The blonde slid over, the chauffeur got behind the wheel of the pink Cadillac. The stolen credit card with which the Fleetwood limo had been rented wouldn’t hit the lists until tomorrow, earliest. As the chauffeur pulled the ragtop out into traffic, the blonde took off her golden hair to become Yana.
“The schvartzes brag that if you could be black for just one Saturday night you’d never want to be white again.”
“Huh?” The puzzled chauffeur was driving one-handed while stripping off his mustache to become her brother Ramon.
“So the rom should say that if you could run just one Gypsy scam you’d never want to be a gadjo again.”
Then he understood. They both started to laugh.
“I’ll drop you at the airport and drive this back up.”
“Be sure and hide it when you get there,” she said. “Rudolph will be watching for my return, intending to steal it, and I don’t want to have to worry about him. Tonight is Teddy’s first candle reading, I want that to be perfect. He’s going to be my biggest score ever.”
“Until you become Queen.”
“Until I become Queen,” she agreed.
And right now she was riding in the pink 1958 Caddy that would assure she would become Queen. Rudolph Marino was out of the running for royalty before the race had even begun. He just didn’t know it yet.
Chapter five
In Stupidville that same night, Staley Zlachi thrashed and turned in his semi-private hospital room (courtesy the department store down whose escalator he had fallen) and then began crying out as if in drugged sleep. The nurse peeked in, withdrew; Lulu was there to wipe his fevered brow with a corner of her shawl.
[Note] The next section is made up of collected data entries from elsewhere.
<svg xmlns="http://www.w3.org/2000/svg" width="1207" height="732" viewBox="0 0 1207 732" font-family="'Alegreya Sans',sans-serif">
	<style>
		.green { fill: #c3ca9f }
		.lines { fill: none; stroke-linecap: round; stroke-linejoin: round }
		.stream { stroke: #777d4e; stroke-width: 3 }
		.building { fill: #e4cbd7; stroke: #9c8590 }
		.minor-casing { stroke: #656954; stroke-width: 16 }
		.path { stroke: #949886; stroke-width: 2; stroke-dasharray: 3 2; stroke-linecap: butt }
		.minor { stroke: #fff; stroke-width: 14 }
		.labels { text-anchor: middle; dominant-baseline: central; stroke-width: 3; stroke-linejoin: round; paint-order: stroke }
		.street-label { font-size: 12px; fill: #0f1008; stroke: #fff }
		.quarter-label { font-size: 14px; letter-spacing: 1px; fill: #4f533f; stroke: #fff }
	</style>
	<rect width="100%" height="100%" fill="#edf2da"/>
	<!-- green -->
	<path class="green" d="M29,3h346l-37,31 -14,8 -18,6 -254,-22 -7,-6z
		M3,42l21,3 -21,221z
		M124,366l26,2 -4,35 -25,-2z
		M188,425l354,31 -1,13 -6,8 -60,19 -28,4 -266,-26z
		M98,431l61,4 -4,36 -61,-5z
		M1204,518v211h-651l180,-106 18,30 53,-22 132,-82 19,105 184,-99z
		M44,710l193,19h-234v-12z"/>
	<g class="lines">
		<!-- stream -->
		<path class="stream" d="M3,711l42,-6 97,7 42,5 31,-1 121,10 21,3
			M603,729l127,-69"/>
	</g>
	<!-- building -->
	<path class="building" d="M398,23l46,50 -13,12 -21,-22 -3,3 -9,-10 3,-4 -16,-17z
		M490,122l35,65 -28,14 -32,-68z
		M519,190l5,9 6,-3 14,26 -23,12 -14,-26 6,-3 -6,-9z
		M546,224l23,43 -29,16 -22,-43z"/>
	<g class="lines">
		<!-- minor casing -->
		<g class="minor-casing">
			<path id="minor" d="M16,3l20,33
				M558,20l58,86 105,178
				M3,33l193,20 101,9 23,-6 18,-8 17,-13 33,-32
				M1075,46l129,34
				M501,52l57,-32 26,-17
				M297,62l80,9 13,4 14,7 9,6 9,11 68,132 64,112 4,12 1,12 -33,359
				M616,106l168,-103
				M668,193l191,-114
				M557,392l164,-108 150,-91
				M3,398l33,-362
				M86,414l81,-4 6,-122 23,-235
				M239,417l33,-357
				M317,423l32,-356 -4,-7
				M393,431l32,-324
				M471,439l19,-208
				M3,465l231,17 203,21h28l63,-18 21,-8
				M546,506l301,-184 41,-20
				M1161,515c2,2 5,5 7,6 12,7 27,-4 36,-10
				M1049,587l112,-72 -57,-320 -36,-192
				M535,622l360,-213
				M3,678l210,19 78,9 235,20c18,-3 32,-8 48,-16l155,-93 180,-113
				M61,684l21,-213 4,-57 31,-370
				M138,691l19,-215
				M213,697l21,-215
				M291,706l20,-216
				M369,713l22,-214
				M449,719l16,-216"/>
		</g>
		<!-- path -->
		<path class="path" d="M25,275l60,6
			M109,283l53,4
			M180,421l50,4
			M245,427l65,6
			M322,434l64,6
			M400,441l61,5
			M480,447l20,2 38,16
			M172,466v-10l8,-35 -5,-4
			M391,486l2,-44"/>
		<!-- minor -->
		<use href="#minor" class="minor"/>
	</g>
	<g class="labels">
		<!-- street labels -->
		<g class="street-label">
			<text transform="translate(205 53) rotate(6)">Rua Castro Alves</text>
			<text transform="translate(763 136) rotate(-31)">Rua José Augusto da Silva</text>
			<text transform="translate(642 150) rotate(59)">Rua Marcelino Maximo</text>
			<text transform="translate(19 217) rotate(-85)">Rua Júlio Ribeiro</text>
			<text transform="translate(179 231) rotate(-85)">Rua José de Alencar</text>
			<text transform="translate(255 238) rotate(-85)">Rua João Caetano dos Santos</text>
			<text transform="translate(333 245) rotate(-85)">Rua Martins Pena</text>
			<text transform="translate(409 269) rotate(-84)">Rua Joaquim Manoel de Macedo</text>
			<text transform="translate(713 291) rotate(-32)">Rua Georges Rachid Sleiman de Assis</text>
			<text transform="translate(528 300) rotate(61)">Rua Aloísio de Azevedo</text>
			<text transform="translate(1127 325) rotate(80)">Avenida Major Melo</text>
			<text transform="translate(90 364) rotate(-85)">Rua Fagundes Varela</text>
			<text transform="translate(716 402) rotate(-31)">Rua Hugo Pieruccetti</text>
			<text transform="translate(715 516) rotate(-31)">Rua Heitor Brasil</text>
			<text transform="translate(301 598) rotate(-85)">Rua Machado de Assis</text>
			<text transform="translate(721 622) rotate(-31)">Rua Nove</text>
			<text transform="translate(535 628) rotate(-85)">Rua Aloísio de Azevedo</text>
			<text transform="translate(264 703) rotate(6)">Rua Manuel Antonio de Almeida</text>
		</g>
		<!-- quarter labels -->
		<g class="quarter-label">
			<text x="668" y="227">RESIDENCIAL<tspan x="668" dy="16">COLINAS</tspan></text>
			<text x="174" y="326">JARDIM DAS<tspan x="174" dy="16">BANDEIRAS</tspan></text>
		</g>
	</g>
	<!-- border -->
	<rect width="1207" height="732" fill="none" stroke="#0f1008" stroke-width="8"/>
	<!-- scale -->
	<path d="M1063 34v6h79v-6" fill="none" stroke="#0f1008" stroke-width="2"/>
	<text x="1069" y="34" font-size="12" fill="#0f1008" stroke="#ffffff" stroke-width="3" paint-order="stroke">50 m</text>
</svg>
In San Francisco, Ristik hid the pink Cadillac, Yana held Teddy’s first candle reading, Marino read the classifieds for storefront rentals, and Dan Kearny took Jeannie out to dinner. Without the glue of the kids living at home to hold it together, Kearny’s marriage had begun leaking sawdust at the seams. Time for a little candlelight of his own, and wine, and romance.
But they squabbled at the restaurant.
They squabbled on the way home.
They squabbled in the bedroom.
Instead of romance, Dan Kearny got the couch in the spare room he’d converted into an office a few years back — never realizing that this office-in-the-home neatly epitomized a great deal of what was going wrong with his marriage.
O’B was also dining out with his wife that evening, also in search of domestic felicity: Bella was pissed because O’b’s most recent night out with the boys had been three days long. Since Bella was as Italian as O’B was Irish, and loved her stuffed cannelloni the way he loved his double Bushmills with water back, O’B had thought, a little candlelight, a little Chianti at that new Italian family-style restaurant on Taraval, and later, in the bedroom, a little romance...
But they squabbled at the restaurant (it had a full bar).
They squabbled on the way home (O’B ran a red light).
They didn’t squabble in the bedroom only because O’B, after observing sagely that he must have gotten some bad ice, passed out in the middle of getting undressed. Staring at her snoring spouse, Bella was more pissed than ever.
Giselle Marc was going out to dinner with a Brit (visiting prof of English lit at SF State) whom she’d recently taken to letting hold her hand while reciting poetry at her by candlelight — candlelight yet again! — in his Oxford accent. She felt so good she thought she just might let him finally seduce her.
You see, May belle had come in and redeemed her 1991 Connie, proving Dan Kearny wrong — which meant he was going to be, at least temporarily, a lot easier to work with. God knew where Maybelle had gotten the cash, but why look a gift horse in...
Oh-oh. Maybelle’s Connie was parked near a fireplug on Turk Street. And around the corner on Divisadero, in front of a ribs joint, was all 250 pounds of Maybelle, poured into a tight cheap red satin dress slit up a thigh the size of a Clydesdale’s. Vamping arthritically at anything male that strolled by, like Julia Roberts waiting for Richard Gere to show up. Damn the woman! And damn Dan Kearny, too: Giselle could already see the smirk on his face, already hear the laughter in his voice.